I am heading to Dallas this weekend for the Rock & Roll Half Marathon on Sunday……and I am SICK! It started last Saturday with a few sneezes and after heading to the doctor for a quick check up and a Z-pack, I’ve continued to get worse. I have ZERO voice, its just a whisper. I am alternating between blowing my nose, sneezing, and occasionally having a coughing fit. You can only imagine how well running 13.1 miles in this state is going to go. I occasionally have one side of my nose I can breathe out of, so that will help in the running, maybe?!?
So in the midst of this, I’m having to realize that just like so often in life, things are out of my control.

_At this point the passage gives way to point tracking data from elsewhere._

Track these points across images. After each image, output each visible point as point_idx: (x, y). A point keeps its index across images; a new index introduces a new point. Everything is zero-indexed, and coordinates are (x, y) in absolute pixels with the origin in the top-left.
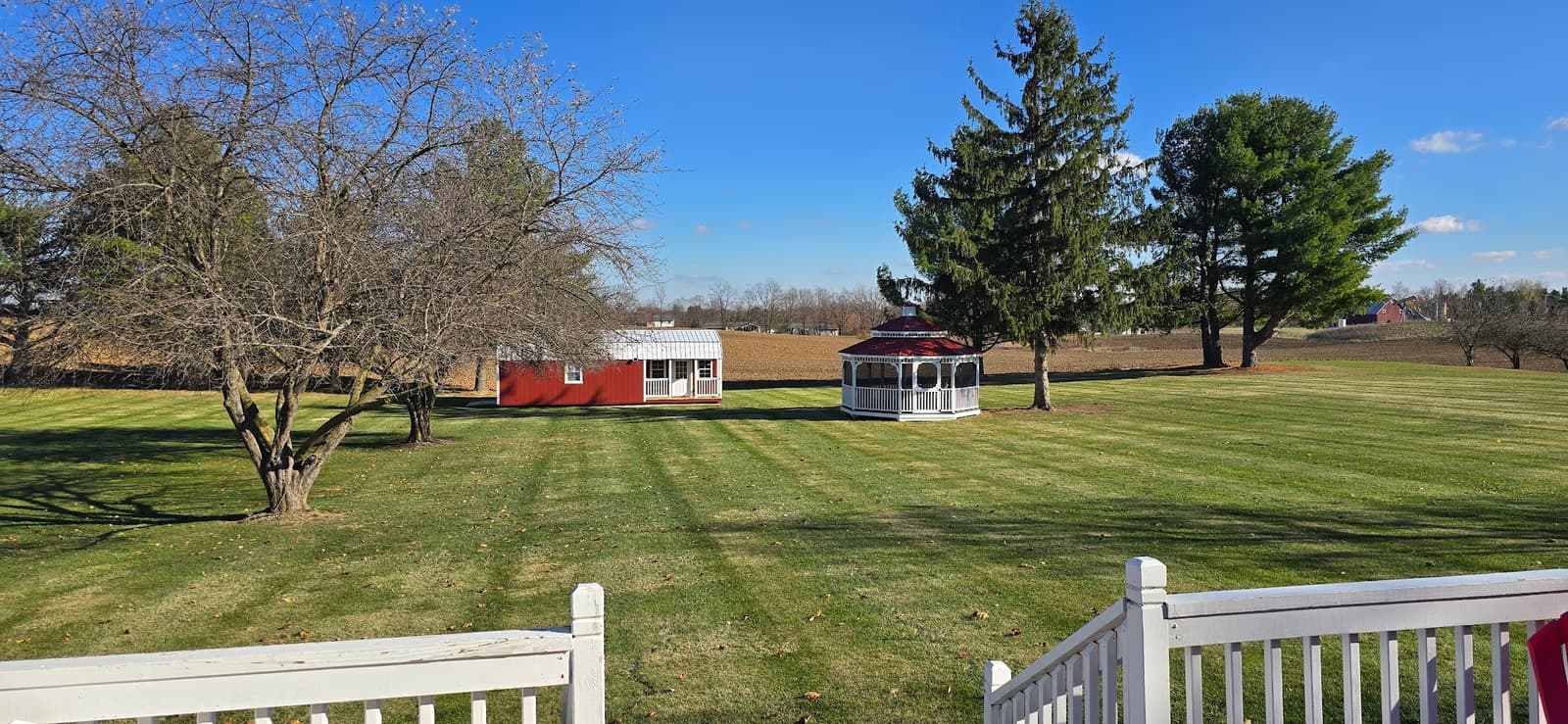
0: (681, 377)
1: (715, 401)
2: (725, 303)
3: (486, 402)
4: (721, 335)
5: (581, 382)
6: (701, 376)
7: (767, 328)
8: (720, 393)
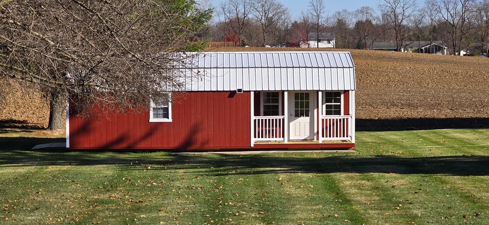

I have trained strong and hard for 18 weeks to get here. I’ve put in the hours, the miles, the heart….but this circumstance, this being sick, is completely out of my control. So I am trying to convince myself to view this 13.1 miles as a great training run, with new scenery, and use it to build up to my D.C. race in 5 more weeks. Its not the worst thing in the world. I will still run it, I will still cross the finish line, I just won’t be able to push my limits or chase a PR. I can handle that.
Like most disappointment in life, it happens, we can’t avoid it, but we CAN choose to see it in the most positive light possible. We can choose to run the race that is set before us with the endurance that is afforded us, and we can do our very best. My goal is just to finish. I know the time will bother me, but I have to be okay with it. A good, strong training run can make me stronger and more prepared for my next race, and all things working together….maybe I’ll PR there. Life happens, you just have to roll with it…and I am.